ENTRIES SUPPLIED:

Start of Block

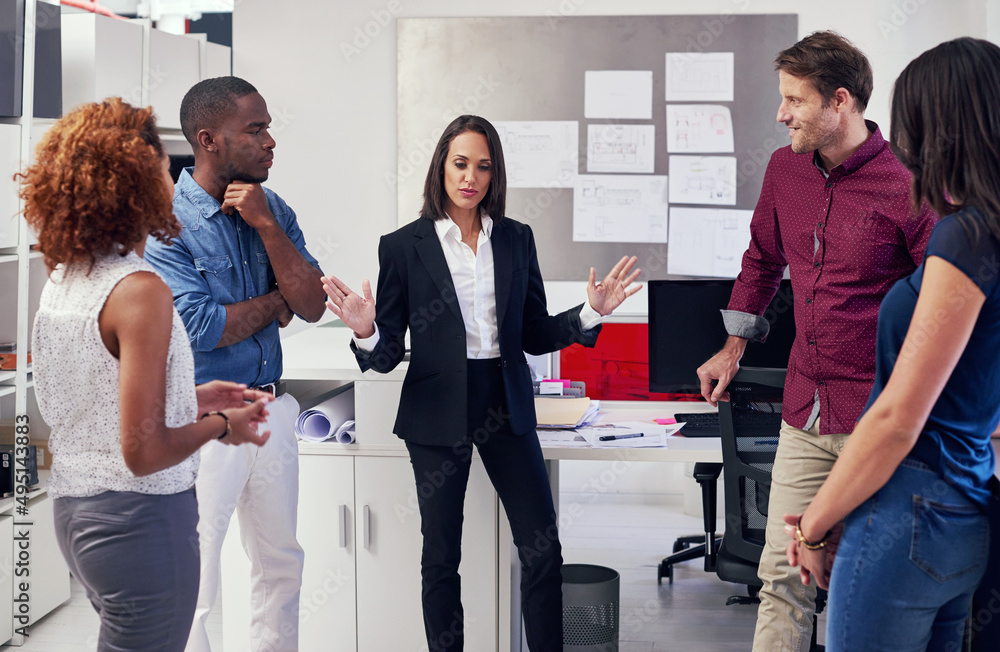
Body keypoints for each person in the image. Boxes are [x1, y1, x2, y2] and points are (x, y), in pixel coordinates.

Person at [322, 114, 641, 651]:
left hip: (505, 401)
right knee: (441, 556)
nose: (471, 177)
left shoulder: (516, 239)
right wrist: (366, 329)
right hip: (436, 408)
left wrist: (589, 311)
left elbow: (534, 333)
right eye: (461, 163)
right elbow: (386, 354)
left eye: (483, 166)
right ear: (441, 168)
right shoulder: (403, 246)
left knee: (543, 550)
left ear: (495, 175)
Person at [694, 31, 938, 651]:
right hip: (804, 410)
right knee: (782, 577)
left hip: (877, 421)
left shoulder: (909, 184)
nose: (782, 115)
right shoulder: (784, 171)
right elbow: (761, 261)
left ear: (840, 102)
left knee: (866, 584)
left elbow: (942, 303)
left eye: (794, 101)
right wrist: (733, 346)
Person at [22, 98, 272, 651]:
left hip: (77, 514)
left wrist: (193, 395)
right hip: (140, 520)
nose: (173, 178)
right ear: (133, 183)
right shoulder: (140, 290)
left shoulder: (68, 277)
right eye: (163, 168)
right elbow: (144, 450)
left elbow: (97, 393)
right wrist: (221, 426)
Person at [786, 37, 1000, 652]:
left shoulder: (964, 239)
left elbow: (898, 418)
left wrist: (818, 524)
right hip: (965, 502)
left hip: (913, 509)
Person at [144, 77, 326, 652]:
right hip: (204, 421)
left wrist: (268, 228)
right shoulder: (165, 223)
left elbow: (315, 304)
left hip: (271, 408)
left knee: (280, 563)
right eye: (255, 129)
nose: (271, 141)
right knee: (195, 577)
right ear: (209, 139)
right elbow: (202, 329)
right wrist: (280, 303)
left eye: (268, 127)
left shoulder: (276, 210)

End of Block
Start of Block

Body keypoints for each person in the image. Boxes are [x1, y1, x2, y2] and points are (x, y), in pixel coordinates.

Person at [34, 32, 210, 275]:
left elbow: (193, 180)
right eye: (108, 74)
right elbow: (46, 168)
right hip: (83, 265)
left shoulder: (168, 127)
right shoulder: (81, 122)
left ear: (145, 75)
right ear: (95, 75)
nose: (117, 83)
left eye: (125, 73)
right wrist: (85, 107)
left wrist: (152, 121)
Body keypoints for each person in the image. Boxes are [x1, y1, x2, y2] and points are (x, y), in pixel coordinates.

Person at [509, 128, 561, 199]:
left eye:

End of Block
Start of Block

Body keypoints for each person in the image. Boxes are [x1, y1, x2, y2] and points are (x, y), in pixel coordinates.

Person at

End of Block

Please reproduce exactly the lines in the listing above from the one containing "left knee: (543, 550)" through the one containing "right hip: (140, 520)", both included, and nothing more.

RESULT BELOW:
left knee: (543, 550)
left ear: (495, 175)
Person at [694, 31, 938, 651]:
right hip: (804, 410)
right knee: (782, 577)
left hip: (877, 421)
left shoulder: (909, 184)
nose: (782, 115)
right shoulder: (784, 171)
right elbow: (761, 261)
left ear: (840, 102)
left knee: (866, 584)
left elbow: (942, 303)
left eye: (794, 101)
right wrist: (733, 346)
Person at [22, 98, 272, 651]:
left hip: (77, 514)
left wrist: (193, 395)
right hip: (140, 520)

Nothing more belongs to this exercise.